The last question
Ella Rhodes on the latest from the Edge.
30 November 2018
What is the optimal algorithm for discovering truth? How does a single human brain architecture create many kinds of human minds? Is technology changing the nature of moral emotions? These were just some of the fascinating answers to the final annual question from The Edge after 20 years, this year's question – What is the last question?
More than 280 academics, journalists and thought leaders responded, with much input from psychologists and neuroscientists. Certain themes could be traced across the replies – immortality, truth, humans as algorithm and algorithm as human, and the potential collapse of civilisation in our lifetime.
Gerd Gigerenzer, a psychologist and Director of the Harding Center for Risk Literacy (Max Planck Institute for Human Development) asked 'Can human intuition ever be reduced to an algorithm?'. Psychologist Alison Gopnik (University of California, Berkeley) posed the question 'How can the few pounds of grey goo between our ears let us make utterly surprising, completely unprecedented, and remarkably true discoveries about the world around us, in every domain and at every scale, from quarks to quasars?'.

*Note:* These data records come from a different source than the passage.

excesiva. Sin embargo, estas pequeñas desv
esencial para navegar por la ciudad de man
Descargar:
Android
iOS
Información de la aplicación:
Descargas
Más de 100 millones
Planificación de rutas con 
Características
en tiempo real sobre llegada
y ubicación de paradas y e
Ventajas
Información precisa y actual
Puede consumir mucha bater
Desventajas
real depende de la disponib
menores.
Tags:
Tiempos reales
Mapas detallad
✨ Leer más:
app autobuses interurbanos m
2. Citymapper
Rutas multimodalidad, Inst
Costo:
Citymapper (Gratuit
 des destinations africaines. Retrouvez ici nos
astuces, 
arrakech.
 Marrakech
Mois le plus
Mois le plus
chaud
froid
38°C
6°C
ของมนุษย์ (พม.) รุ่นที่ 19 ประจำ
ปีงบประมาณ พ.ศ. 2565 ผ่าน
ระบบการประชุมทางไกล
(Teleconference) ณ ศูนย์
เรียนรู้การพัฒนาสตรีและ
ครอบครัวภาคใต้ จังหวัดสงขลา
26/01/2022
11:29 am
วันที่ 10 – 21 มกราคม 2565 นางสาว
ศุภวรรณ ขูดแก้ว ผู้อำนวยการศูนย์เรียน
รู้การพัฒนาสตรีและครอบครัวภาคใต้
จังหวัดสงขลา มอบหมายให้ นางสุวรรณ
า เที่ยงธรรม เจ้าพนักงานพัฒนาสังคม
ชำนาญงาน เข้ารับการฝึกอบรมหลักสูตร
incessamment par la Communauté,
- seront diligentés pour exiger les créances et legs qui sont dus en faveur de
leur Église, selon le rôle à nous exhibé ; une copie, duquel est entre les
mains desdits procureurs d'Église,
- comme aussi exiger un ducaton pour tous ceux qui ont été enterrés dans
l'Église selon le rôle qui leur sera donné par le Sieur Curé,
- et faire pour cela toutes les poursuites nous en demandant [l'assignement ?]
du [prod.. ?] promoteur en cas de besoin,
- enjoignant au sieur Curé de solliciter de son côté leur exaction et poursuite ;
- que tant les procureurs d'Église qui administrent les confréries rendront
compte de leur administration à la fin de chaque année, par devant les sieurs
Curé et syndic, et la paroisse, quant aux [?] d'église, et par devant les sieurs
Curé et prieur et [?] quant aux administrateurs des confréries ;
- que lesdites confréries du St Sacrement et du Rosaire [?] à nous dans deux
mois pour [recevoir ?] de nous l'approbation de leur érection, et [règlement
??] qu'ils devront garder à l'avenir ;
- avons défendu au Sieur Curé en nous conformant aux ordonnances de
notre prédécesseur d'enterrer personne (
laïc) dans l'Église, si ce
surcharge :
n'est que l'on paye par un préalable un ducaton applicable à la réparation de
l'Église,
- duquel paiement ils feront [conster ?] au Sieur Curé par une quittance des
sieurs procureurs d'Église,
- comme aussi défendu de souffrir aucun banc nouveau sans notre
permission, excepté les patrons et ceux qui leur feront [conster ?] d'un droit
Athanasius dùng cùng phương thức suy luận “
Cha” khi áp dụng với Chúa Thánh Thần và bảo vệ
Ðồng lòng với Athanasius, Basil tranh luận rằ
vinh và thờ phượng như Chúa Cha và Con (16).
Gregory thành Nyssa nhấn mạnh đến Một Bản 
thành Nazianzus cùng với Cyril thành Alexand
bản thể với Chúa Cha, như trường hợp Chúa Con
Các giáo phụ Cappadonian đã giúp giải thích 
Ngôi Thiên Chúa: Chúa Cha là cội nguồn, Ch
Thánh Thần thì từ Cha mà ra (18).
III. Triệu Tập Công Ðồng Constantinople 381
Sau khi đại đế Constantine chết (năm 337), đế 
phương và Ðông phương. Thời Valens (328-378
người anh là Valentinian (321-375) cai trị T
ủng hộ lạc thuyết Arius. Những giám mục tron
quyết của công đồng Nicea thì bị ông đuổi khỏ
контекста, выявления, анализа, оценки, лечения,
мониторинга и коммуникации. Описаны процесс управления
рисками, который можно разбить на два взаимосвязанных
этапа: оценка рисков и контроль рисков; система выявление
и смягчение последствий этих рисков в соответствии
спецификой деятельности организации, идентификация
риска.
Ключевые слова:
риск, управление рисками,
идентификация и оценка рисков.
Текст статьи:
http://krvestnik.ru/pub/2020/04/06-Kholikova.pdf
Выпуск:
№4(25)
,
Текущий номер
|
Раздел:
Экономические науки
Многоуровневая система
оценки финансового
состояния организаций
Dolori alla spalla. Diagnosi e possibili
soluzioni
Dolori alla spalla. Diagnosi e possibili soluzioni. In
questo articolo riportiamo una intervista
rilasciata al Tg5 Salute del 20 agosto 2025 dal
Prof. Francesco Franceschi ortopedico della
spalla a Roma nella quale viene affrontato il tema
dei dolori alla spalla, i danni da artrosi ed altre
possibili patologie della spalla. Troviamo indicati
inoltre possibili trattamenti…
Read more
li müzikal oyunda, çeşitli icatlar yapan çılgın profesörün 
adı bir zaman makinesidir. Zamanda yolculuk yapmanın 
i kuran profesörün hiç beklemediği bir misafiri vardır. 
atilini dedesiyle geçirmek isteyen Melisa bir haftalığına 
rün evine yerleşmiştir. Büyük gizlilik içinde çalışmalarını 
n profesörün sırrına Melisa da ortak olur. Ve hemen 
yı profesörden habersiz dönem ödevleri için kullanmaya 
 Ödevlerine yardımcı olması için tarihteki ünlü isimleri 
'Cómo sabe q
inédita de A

'Why is it so hard to find the truth?' was suggested by social psychologist Jonathan Haidt (New York University Stern School of Business), and psychology graduate student Jason Wilkes (University of California, Santa Barbara) asked 'Why are the errors that our best machine-learning algorithms make so different from the errors we humans make?'
The fascinating questions aren't, of course, limited to the psychologists among the responses; Lorraine Justice, Dean Emerita and Professor of Industrial Design (Rochester Institute of Technology) asked 'What might the last fully biological human's statement be at their last supper?'. Noga Arikha, a historian and author of Passions and Tempers: A History of the Humours suggested 'Will it ever be possible for us to transcend our limited experience of time as linear?'. Some of us may relate to the question posed by Dylan Evans, the Founder and CEO of the risk intelligence training company Projection Point, who asked 'Will civilization collapse before I die?'.